A friend of mine once told a funny story, a through-the-grapevine anecdote about someone’s mom running into a mohawked Trent Reznor at the neighborhood Kroger or whatever and a bashful Rez explaining that the hairdo was “for the kids.”
These days, Reznor’s fashion choices are honestly pretty MOR for a man who penned the lyric “hard line bad luck fist fuck“—shorts, muscle shirts, the occasional tasteful bit of leather—and his audience is no longer so much “the kids,” but rather those kids who grew up with his shut-in anti-anthems, kids now pushing 30, 40 years old but still eager to fist-pump along with steadfastly antisocial tunes like “Gave Up.”
(A sidenote here: Witnessed live, it’s clear there is and has always been a winking irony to some of NIN’s most famously nihilistic material, though whether the majority of Reznor’s crowd is or has always been winking along with him is another question.)
The set served as a reminder that Reznor has embraced electronic music more explicitly than most of his aging alt-rock peers. The front end was full of beat-heavy tunes from last year’s mostly excellent Hesitation Marks, and though the crowd did its best to groove along, there was a restlessness in the air, which finally abated when the band launched into “March of the Pigs,” the punk-industrial centerpiece of the 20-year-old The Downward Spiral.

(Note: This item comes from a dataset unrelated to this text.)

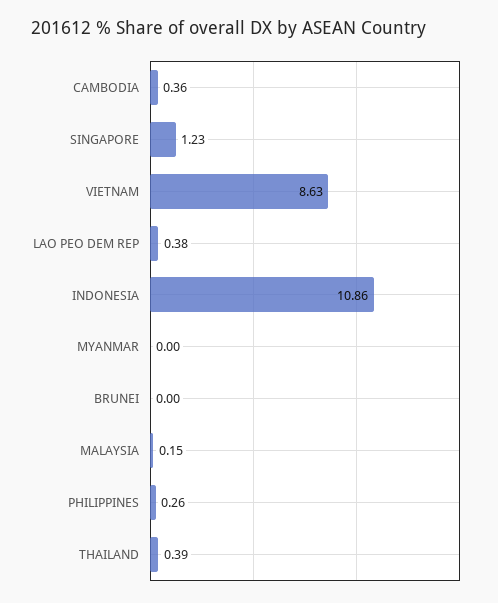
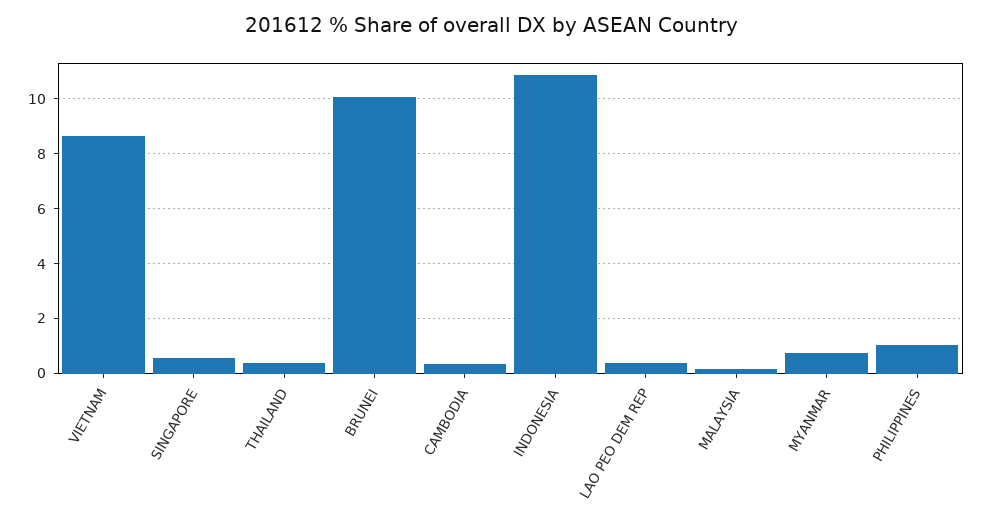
SINGAPORE: 1.23 -> 0.5
MYANMAR: 0 -> 0.75
BRUNEI: 0 -> 10
PHILIPPINES: 0.26 -> 1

But Reznor was programming beats before Skrillex was out of Pampers, and his biggest hit to date is a minimalist electro jam that still rules rock radio. He has also invited artists like Oneohtrix Point Never to remix his material and even brought 0PN’s Daniel Lopatin along to open several dates on the current tour.
That is to say, it rarely feels forced. Reznor brings a beautiful brutality (beautality?) to his most overtly computerized material; even the questionable extended EDM outro to “The Great Destroyer” is a show-stopper live. (The incredible accompanying light show didn’t hurt.)
Also: “Wish” was played.
Co-headliners Soundgarden haven’t undergone quite the same creative evolution over the years, and the most cynical might argue that their existence in 2014—the 20th anniversary of their own best-seller—is nothing more than an attempt to translate past fame into present winnings.
But damn if Chris Cornell and company don’t sound as good as they ever did in 1994. Though the band started in hazy daylight, by the time Soundgarden reached FM staple “Fell On Black Days” and continued into the one-two punch of all-time barn-burner “Rusty Cage” and epic closer “Beyond the Wheel” (which Cornell admitted “seems a little naive now, lyrically”) the sun had long fallen and the detuned rock-and-roll vibe was in full force.
It became, in effect, a sort of party. The band threw its entire muscle into the greatest-hits setlist and the crowd responded in kind, fists in the air and strained voices in the wind. But the unexpected highlight came at the very end, when guitarist Kim Thayil, clad in a SunnO))) shirt and trademark porkpie hat, unleashed a sustained and staggering burst of feedback drone that I never wanted to stop.